Similar to hormonal acne, stress-related breakouts can be addressed by taking certain forms of birth control, but Dr. Bowe explains that daily pills should contain both estrogen and progesterone. “Progesterone-only forms of contraception, such as the ‘mini pill,’ implantable devices, and even some IUDs can make cystic acne much worse.” Be sure to talk with your dermatologist and OB/GYN to determine which form of birth control is right for you.

 

Meditation & Skin Health

Obviously one of the most important ways to control your stress acne is to identify and treat whatever is causing you to feel stressed in the first place. Dr. Bowe has identified the “gut-brain-skin axis,” which essentially is the corollary relationship between these three systems and how they impact one another. The second prong of the axis focuses on mindfulness. “Meditation is a very powerful tool in this context. It has the goal of triggering what’s called the relaxation response, a term popularized by Dr. Herbert Benson at Harvard Medical School. During the relaxation response, the body releases chemicals and brain signals that relieve tension in your muscles, slow down your organs, and increase blood flow to your brain.”

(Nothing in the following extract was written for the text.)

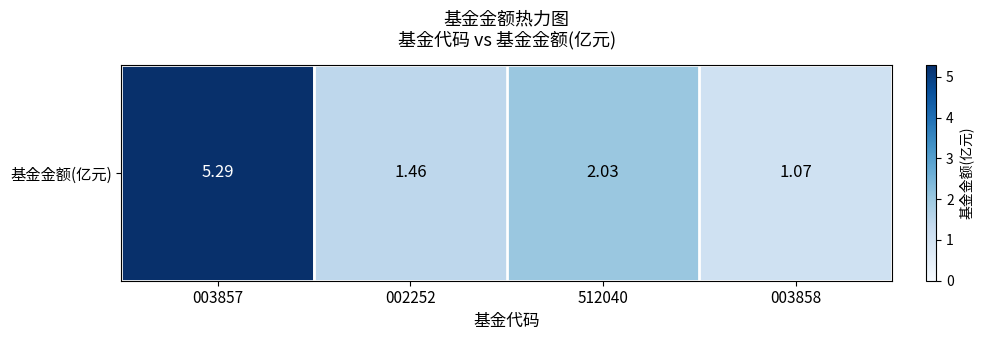

Rank the categories by value from highest to lowest.

003857, 512040, 002252, 003858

She explains that this response can reduce the pain, discomfort, and anxiety that often manifest themselves in skin conditions like acne, and that scientists now theorize that the biological events taking place during the relaxation response essentially prevent the body from translating psychological worry into physical inflammation. “The experience of the relaxation response appears to change cellular connections in areas of the brain associated with reactions to stress. And the good news is that nurturing a daily practice that turns on your relaxation response can help you more easily cope with stressors in your life that persist or even worsen.”

So not only will incorporating a meditation practice into your daily routine help calm your mind, but you’ll also be able to see tangible results within the body that help prevent and reduce stress-related breakouts. It may help you and your skin feel healthier than ever before.